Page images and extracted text

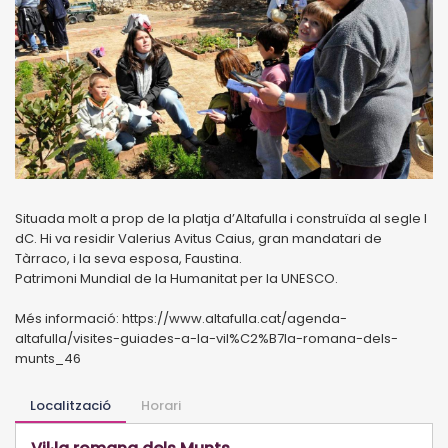
Situada molt a prop de la platja d’Altafulla i construïda al segle I
dC. Hi va residir Valerius Avitus Caius, gran mandatari de
Tàrraco, i la seva esposa, Faustina.
Patrimoni Mundial de la Humanitat per la UNESCO.
Més informació: https://www.altafulla.cat/agenda-
altafulla/visites-guiades-a-la-vil%C2%B7la-romana-dels-
munts_46
Localització
Horari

_Exercise directions_.
Leaving the pictures aside, give back all the records exactly as they are.

_Solution to this problem_.
Situada molt a prop de la platja d’Altafulla i construïda al segle I
dC. Hi va residir Valerius Avitus Caius, gran mandatari de
Tàrraco, i la seva esposa, Faustina.
Patrimoni Mundial de la Humanitat per la UNESCO.
Més informació: https://www.altafulla.cat/agenda-
altafulla/visites-guiades-a-la-vil%C2%B7la-romana-dels-
munts_46
Localització
Horari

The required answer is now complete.